Jak w lubelskim zegarku
Moje osobiste doświadczenia związane z konkursami wokalnymi opieram na kilkukrotnym uczestniczeniu w pracach komisji oceniających, wśród których poziomem, składem jury i liczbą interesujących uczestników wyróżniłbym konkursy Francisco Viñasa w Barcelonie, Giuseppe di Stefano w Trapani na Sycylii i Ady Sari w Nowym Sączu. W Polsce od lat organizuje się z sukcesami konkursy im. Adama Didura w Bytomiu, im Stanisława Moniuszki w Warszawie, im. Haliny Halskiej we Wrocławiu, im. Jana Kiepury w Sosnowcu i jeszcze kilka pomniejszych, ale zawsze mających w nazwie wybitne nazwisko którejś z gwiazd polskiej wokalistyki z przeszłości.
Na tym tle nowa inicjatywa wyciągnięcia z niebytu nieznanej dotąd lublinianki Antoniny Campi staje się niezwykle cenna. Ta zapomniana śpiewaczka – poprzez rodzinne miasto, początki na dworze Stanisława Augusta, później sukcesy w Pradze czeskiej – zrobiła wspaniałą karierę w Wiedniu i występowała w wielu ośrodkach europejskich na przełomie XVIII i XIX wieku. Obecnie stała się postacią firmującą najnowszy konkurs wokalny o charakterze międzynarodowym. Jego uczestnicy, przebieg i rezultaty wyznaczyły zarówno artystyczne, jak i organizacyjne standardy, bardzo dobrze rokujące na przyszłość.
Do koncertu finałowego po dwuetapowych eliminacjach zakwalifikowało się ośmiu śpiewaków. Pierwszą nagrodę zdobyła litewska mezzosopranistka Eglė Šidlauskaitė po zaśpiewaniu arii z Samsona i Dalili oraz brawurowym wykonaniu „O don fatale” z Don Carlosa.
Druga nagroda przypadła ukraińskiemu barytonowi Danylo Matviience (aria szampańska z Don Giovanniego i śmierć Posy z Don Carlosa). Ten niespełna 27-letni baryton jeszcze przed dyplomem pomyślnie rokuje na operową karierę, posiadając osobowość, talent aktorski, piękny głos i dobrą prezencję.

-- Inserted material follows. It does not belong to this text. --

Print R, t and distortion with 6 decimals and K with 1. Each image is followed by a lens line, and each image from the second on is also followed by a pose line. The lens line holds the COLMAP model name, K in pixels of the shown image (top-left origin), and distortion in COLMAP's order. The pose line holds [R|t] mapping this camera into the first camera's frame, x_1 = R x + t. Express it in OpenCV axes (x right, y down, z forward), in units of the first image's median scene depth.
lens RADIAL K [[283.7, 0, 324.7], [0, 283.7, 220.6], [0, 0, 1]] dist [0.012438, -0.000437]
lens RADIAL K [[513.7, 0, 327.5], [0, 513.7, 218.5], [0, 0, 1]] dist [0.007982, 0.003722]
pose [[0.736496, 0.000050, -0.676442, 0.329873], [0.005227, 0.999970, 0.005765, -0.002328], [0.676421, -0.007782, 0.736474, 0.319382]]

Laureatem trzeciej nagrody został solista Opery Lwowskiej Mykhailo Malaffi („La donna e mobile” z Rigoletta i Lucevan le stelle z Toski).

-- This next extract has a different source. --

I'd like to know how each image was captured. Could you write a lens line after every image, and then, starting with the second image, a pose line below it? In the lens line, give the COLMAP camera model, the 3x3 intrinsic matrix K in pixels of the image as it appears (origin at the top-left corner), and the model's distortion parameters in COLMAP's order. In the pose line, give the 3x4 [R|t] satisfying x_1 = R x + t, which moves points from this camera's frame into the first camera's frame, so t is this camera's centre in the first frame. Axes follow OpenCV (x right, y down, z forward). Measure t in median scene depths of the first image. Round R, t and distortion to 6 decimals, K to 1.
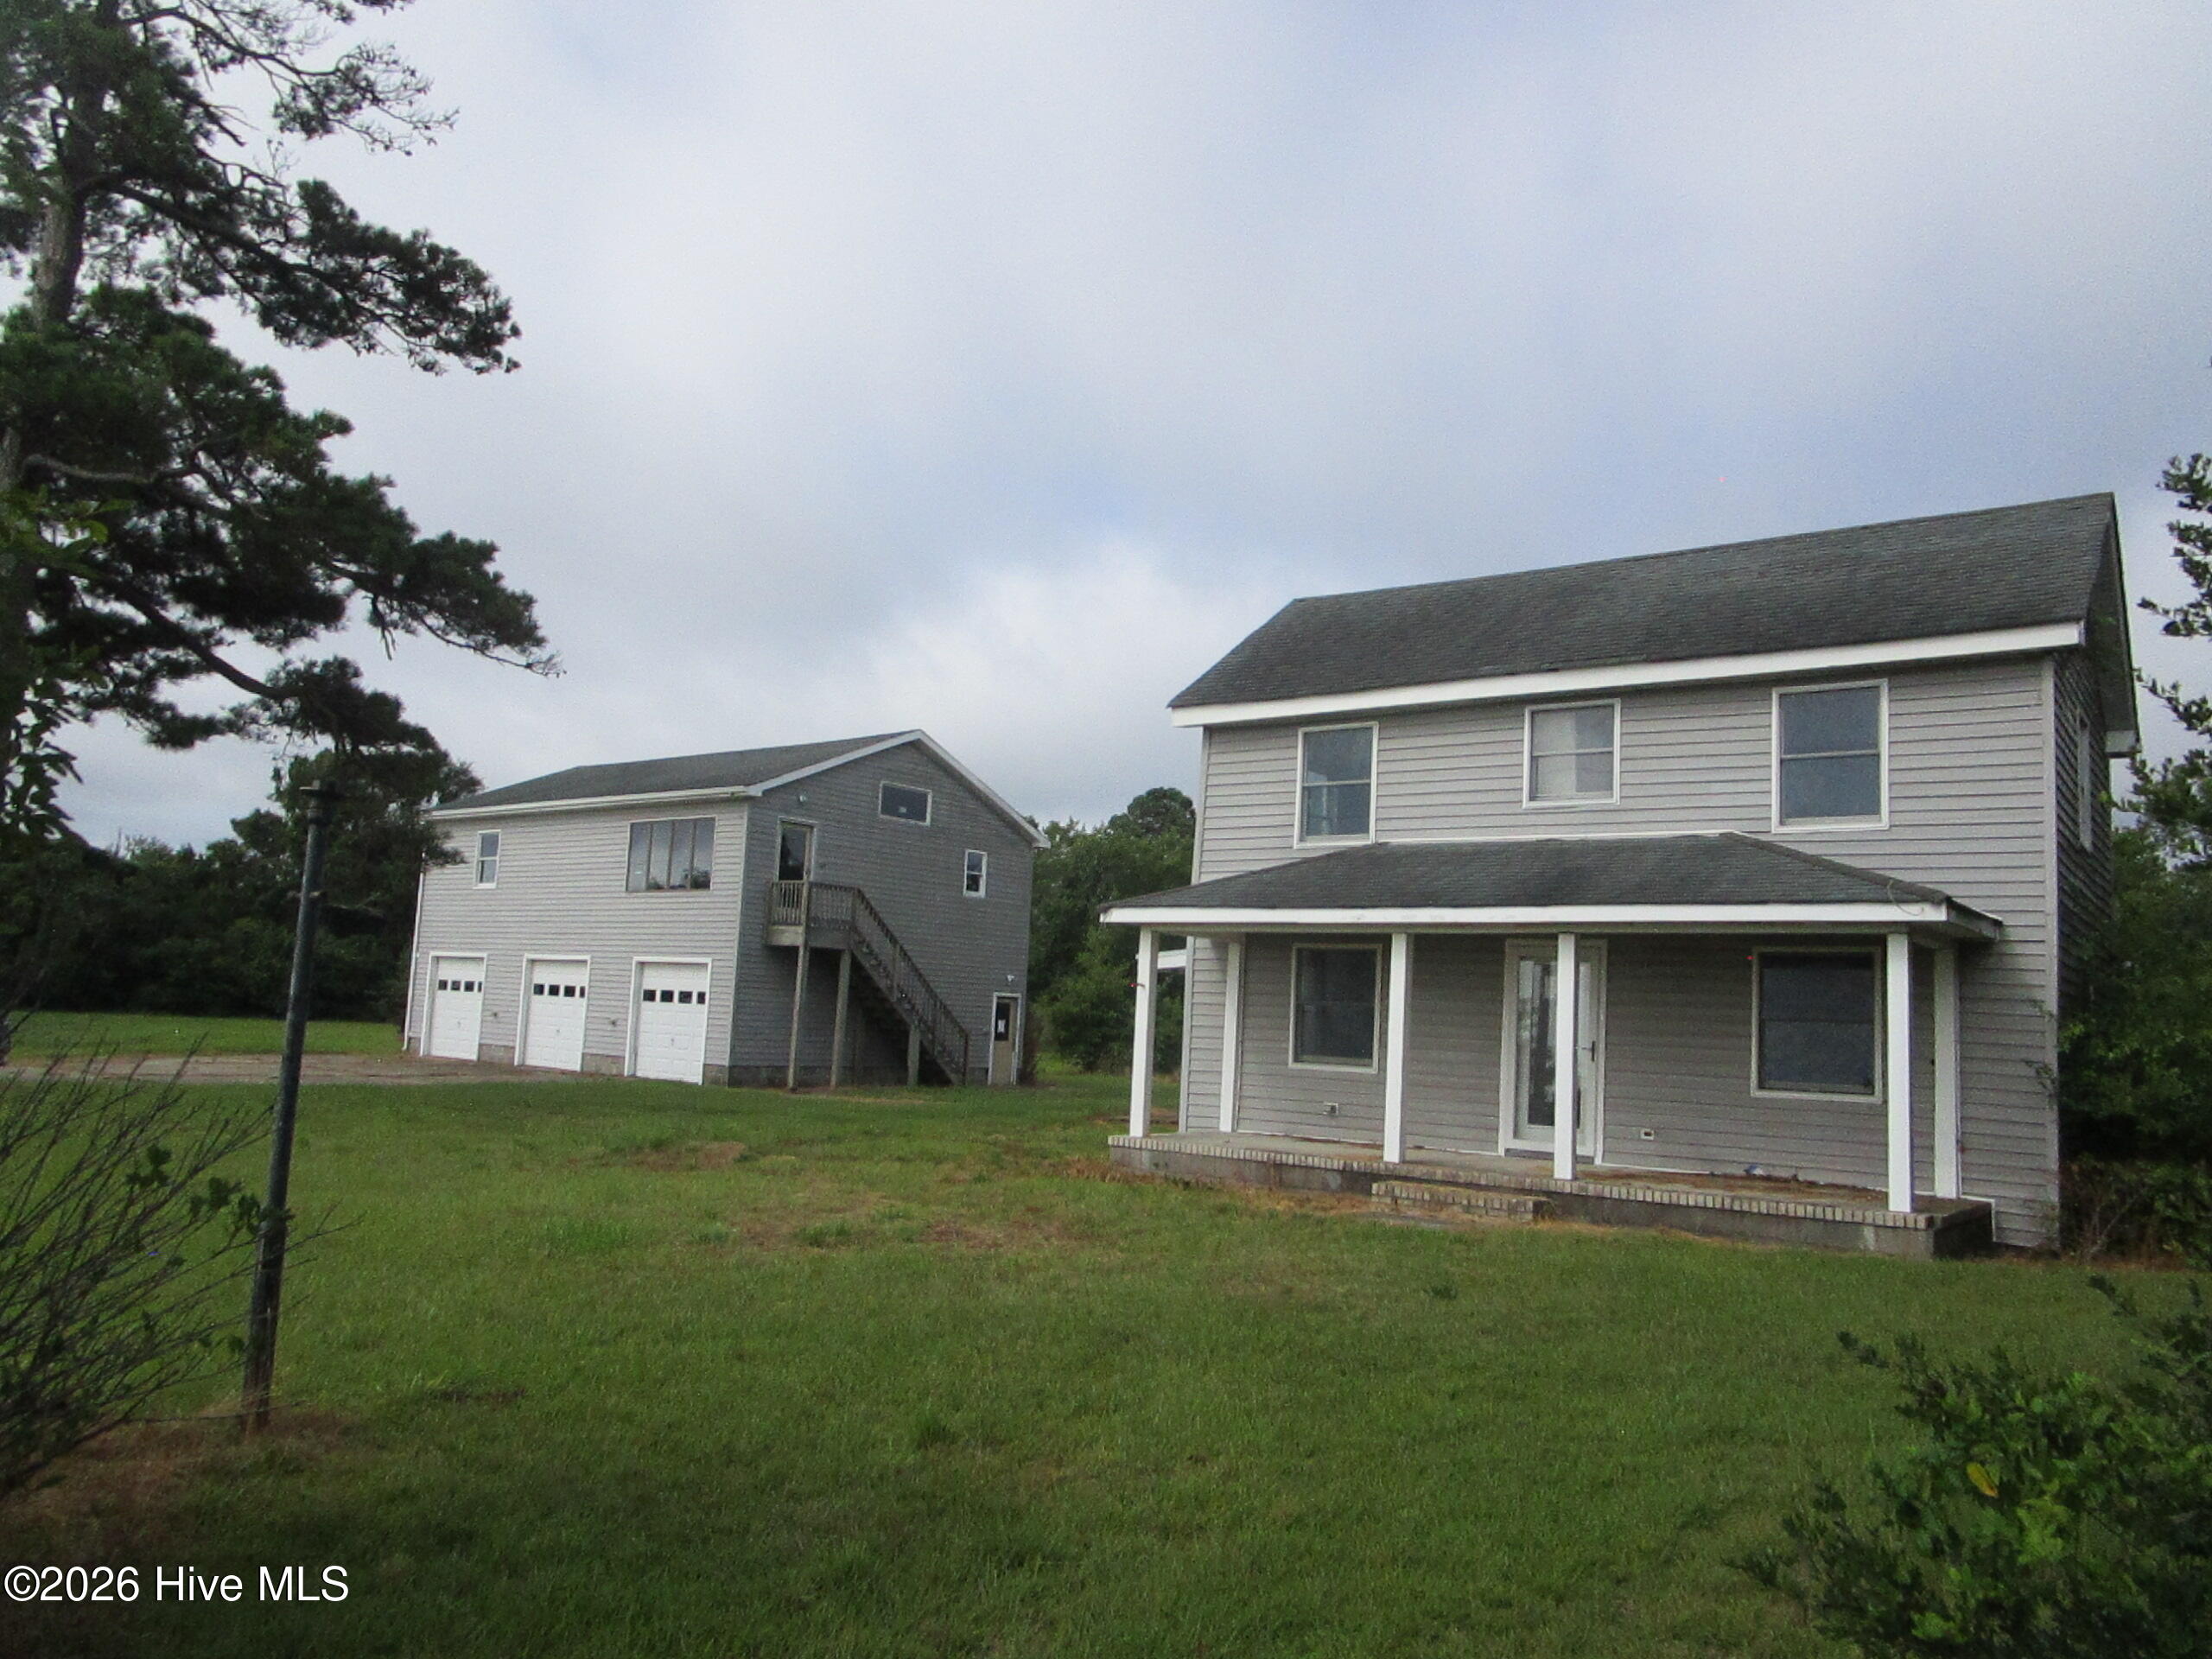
lens RADIAL K [[1601.1, 0, 1123.7], [0, 1601.1, 834.5], [0, 0, 1]] dist [-0.028737, 0.006466]
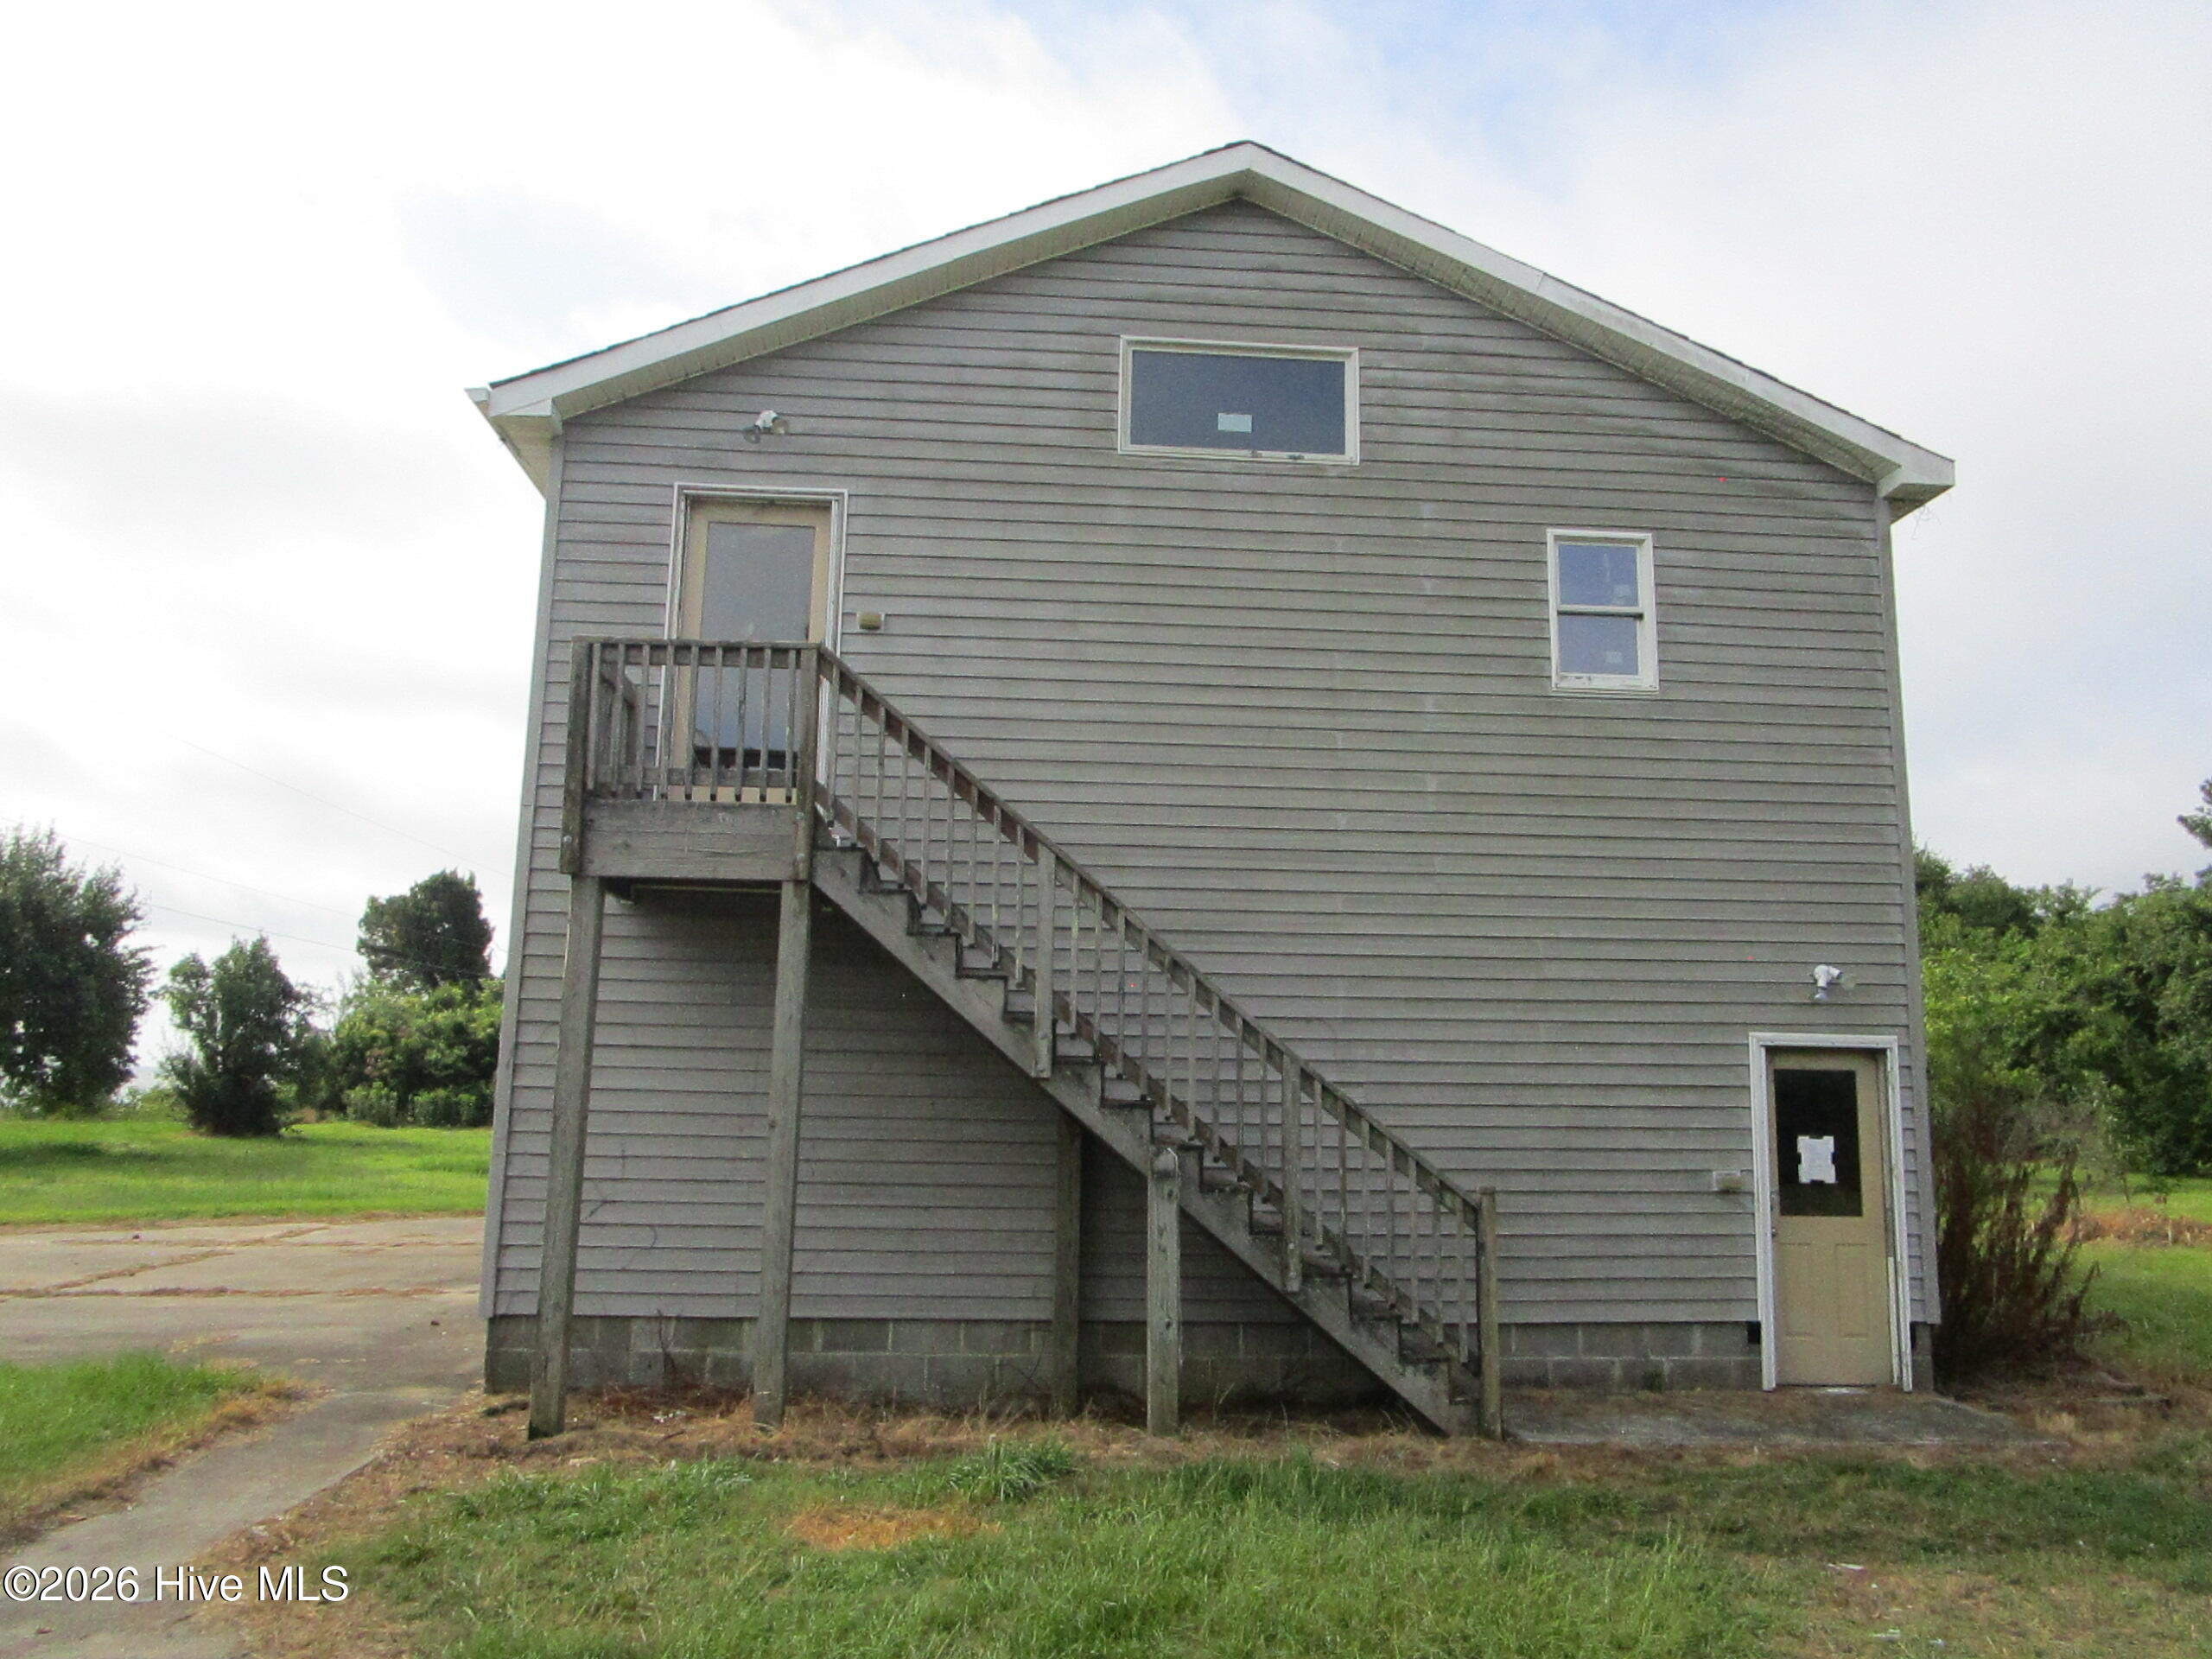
lens RADIAL K [[1601.1, 0, 1106.9], [0, 1601.1, 833.8], [0, 0, 1]] dist [-0.028737, 0.006466]
pose [[0.668835, -0.157382, -0.726561, 0.046819], [0.099837, 0.987496, -0.121999, 0.091316], [0.736677, 0.009060, 0.676185, 0.772053]]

Mnie w finale podobały się ponadto Monika Korybalska z Opery Krakowskiej ( Cyrulik sewilski i La Clemenza di Tito) i niemiecko-francuska lirykokoloratura Caroline Jestaedt, która perfekcyjnie zaśpiewała arię Paminy z Czarodziejskiego fletu i „Caro nome” z Rigoletta.
Śpiewaków oceniało mądrze i starannie dobrane jury: Brenda Hurley ze Studia Operowego w Zurychu, Eytan Pessen – pedagog śpiewu reprezentujący Niemcy i Izrael, Ferenc Anger – dyrektor artystyczny Opery w Budapeszcie, wiedeński menedżer operowy Michael Gruber i Yannis Pouspourikas – dyrygent Opery w Essen, który poza tym poprowadził koncert finałowy, wykazując się mistrzostwem w akompaniamentach i wirtuozerią w uwerturze do Wesela Figara. Grała Orkiestra Akademii Beethovenowskiej, którą należy komplementować za poziom muzykowania, wrażliwość i skuteczne wspomaganie solistów.
Jury zostało skompletowane z wyraźną przewagą fachowców mogących promować śpiewającą młodzież i umożliwiać jej start do kariery.